Komnas HAM Sebut Jokowi Ambigu, Ada Apa?

Presiden Jokowi (Tibunnews)
Presiden Jokowi (Tibunnews)

Ketika nilai-nilai universalitas seperti nilai ketuhanan disetujui sebagai butir pertama Pancasila maka tidak bisa disangkal bahwa negara ini dijiwai oleh nilai-nilai spiritualitas agama yang dianut.

Sila pertama Pancasila “Ketuhanan yang maha esa” tidak pernah menegaskan agama tertentu. Namun adanya pengakuan bahwa bangsa ini berpijak pada agama sebagai landas pijak pengelolaan pemerintahan.

“Memang kita tidak mengakui negara agama untuk menerapkan secara formal dogma masing-masing agama dalam pemerintahan dan politik karena kita bukan negara agama (teokrasi), kita juga bukan negara sekuler yang memisahkan secara tegas antara urusan langit (ketuhanan) dan urusan bumi (sekulerisme) tetapi negeri kita berada di antara negara teokrasi dan negara sekuler. Itulah fakta di negeri ini,” tegas komisioner Komisi Nasional Hak Asasi Manusia (Komnas HAM), Natalius Pigai dalam keterangannya, Rabu (12/4).

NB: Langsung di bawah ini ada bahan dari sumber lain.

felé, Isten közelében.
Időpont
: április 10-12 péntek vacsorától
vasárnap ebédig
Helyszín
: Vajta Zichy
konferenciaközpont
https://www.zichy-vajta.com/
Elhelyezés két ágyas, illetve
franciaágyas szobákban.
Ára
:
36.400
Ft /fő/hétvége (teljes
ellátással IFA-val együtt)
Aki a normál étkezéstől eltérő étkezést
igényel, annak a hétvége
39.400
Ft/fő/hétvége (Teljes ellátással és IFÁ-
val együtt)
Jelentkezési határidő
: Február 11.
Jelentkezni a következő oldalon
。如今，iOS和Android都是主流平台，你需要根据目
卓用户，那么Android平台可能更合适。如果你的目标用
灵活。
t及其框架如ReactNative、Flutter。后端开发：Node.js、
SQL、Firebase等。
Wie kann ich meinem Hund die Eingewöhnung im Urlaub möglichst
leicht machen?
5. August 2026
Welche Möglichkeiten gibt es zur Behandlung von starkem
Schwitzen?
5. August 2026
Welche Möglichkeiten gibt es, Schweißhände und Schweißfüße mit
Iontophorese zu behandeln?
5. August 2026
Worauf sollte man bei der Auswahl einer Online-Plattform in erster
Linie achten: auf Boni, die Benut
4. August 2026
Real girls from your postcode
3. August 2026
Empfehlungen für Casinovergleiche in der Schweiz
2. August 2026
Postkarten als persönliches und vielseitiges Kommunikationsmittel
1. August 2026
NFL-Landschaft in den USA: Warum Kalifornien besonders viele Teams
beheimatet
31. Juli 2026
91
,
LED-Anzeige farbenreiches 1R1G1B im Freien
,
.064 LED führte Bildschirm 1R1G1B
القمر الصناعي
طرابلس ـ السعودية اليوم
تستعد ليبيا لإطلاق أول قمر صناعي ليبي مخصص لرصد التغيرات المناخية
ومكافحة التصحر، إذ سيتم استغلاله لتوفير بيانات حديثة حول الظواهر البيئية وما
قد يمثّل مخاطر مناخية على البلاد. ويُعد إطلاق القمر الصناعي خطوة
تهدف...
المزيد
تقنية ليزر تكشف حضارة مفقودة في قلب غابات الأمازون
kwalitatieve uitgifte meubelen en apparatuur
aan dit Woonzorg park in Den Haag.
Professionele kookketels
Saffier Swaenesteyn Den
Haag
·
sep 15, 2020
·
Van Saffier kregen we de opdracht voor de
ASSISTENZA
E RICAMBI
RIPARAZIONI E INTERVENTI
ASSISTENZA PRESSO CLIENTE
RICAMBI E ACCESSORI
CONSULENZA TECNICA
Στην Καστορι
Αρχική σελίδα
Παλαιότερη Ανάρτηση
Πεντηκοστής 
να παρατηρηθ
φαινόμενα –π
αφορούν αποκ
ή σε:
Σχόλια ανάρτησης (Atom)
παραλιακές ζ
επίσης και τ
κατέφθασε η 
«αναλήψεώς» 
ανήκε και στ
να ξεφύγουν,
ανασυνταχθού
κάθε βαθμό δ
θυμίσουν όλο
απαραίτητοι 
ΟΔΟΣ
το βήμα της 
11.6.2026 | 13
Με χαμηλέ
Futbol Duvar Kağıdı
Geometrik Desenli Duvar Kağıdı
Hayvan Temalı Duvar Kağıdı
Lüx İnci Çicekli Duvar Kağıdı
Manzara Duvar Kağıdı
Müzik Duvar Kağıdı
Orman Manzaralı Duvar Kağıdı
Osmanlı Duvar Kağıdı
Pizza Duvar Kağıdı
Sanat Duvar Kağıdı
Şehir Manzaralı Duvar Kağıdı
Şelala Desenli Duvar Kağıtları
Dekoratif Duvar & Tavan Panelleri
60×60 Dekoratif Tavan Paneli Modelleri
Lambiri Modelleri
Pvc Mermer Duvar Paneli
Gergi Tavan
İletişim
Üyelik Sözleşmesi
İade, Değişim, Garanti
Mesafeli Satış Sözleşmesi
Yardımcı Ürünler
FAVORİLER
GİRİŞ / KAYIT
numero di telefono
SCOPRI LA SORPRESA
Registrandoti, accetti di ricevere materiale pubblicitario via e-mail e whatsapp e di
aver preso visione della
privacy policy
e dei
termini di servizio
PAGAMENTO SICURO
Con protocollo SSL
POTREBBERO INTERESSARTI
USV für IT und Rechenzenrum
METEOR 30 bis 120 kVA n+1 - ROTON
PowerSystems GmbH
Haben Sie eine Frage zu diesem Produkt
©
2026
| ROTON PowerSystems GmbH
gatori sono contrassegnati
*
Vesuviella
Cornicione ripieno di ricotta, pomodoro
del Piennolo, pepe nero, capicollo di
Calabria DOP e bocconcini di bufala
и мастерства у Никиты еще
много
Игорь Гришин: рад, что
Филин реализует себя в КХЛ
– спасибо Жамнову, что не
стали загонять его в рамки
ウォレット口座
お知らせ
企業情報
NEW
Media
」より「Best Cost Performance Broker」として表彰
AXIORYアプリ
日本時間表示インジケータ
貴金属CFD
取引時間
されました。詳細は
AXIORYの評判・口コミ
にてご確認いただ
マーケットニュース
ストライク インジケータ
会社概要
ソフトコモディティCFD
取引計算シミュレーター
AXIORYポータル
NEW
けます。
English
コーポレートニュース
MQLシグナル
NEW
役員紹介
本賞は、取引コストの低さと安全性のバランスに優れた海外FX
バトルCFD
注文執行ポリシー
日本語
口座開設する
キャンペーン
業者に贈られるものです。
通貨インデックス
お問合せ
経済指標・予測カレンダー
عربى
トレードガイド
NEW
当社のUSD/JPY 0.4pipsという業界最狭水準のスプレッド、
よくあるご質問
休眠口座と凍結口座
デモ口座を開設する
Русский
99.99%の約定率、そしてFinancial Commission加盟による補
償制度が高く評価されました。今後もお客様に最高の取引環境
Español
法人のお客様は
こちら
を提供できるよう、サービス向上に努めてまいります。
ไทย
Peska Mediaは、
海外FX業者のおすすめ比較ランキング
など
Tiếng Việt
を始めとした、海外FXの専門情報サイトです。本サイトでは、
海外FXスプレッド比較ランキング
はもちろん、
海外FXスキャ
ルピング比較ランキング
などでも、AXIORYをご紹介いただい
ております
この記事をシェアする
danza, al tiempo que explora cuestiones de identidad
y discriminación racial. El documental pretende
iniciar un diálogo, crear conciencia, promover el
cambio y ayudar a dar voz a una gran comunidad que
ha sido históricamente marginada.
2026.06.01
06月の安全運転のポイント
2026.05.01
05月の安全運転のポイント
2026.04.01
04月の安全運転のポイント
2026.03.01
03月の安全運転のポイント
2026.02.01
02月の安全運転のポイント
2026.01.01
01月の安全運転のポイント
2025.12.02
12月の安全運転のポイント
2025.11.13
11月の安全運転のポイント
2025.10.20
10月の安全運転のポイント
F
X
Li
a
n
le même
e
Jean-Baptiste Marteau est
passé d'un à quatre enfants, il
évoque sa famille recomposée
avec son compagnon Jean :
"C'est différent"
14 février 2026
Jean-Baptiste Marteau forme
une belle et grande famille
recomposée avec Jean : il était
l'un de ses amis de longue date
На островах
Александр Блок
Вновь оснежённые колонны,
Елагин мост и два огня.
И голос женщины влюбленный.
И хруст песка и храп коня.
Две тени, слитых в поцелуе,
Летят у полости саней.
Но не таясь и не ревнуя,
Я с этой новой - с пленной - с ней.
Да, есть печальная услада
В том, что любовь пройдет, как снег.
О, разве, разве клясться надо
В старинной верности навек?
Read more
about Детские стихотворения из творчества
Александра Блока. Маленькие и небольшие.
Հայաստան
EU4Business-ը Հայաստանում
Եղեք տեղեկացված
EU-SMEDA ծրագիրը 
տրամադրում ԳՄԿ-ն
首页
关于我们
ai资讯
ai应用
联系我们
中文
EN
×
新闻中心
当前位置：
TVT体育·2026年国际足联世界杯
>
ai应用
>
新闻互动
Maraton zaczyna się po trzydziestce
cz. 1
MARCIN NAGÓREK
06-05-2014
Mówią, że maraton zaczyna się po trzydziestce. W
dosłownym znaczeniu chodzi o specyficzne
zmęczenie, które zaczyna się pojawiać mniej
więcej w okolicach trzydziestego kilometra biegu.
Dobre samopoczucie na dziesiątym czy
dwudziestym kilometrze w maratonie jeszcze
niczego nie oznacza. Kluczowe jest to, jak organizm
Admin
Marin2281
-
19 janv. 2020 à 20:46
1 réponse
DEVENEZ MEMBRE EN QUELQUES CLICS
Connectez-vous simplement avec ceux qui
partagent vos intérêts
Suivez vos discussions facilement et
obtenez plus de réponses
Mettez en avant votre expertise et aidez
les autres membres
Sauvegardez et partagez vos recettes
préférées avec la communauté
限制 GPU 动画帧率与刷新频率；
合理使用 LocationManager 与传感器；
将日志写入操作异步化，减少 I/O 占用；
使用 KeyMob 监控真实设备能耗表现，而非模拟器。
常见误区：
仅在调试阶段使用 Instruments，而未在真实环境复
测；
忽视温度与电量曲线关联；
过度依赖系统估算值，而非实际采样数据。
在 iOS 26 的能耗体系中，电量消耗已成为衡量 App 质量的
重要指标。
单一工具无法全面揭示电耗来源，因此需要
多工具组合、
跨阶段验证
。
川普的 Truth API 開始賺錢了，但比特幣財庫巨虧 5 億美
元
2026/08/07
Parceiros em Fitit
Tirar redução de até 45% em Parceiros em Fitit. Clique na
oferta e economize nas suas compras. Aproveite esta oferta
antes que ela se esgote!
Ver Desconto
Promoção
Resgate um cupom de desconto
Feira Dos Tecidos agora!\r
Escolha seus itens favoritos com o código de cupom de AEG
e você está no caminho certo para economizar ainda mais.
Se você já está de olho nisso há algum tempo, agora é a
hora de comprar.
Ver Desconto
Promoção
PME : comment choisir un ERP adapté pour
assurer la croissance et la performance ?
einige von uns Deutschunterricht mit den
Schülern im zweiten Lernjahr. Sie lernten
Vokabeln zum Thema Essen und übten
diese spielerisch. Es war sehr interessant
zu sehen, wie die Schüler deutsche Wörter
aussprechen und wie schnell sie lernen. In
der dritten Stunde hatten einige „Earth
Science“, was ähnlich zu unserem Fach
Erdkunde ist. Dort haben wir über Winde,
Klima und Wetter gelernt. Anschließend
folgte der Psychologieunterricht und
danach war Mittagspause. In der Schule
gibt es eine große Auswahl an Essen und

Lebih lanjut Pigai menjelaskan, sebagian besar rakyat Indonesia telah didoktrin beragama dan berketuhanan baik agama lokal yang tumbuh dan berkembang (agama kosmik) maupun agama omport (soteriologi meta kosmik: Islam, Kristen, Hindu, Budha). Karena itu rakyat sangat sulit memisahkan agama dalam pengelolaan negara.

Oleh karena itu, pernyataan Presiden Jokowi yang meminta pemisahan negara dan agama justru dinilainya sebagai sebuah pengingkaran terhadap Pancasila. Ini sikap yang sangat berbahaya dari kepala negara RI.

“Seharusnya DPR RI meminta penjelasan dan keterangan Presiden atas sikap tersebut untuk menggali apakah negeri ini mau diubah menjadi negara sekuler atau komunis?” ujar Pigai.

Dengan sikap Jokowi itu, lanjut Pigai, semakin jelas untuk berkesimpulan bahwa Revolusi Mental stagnan.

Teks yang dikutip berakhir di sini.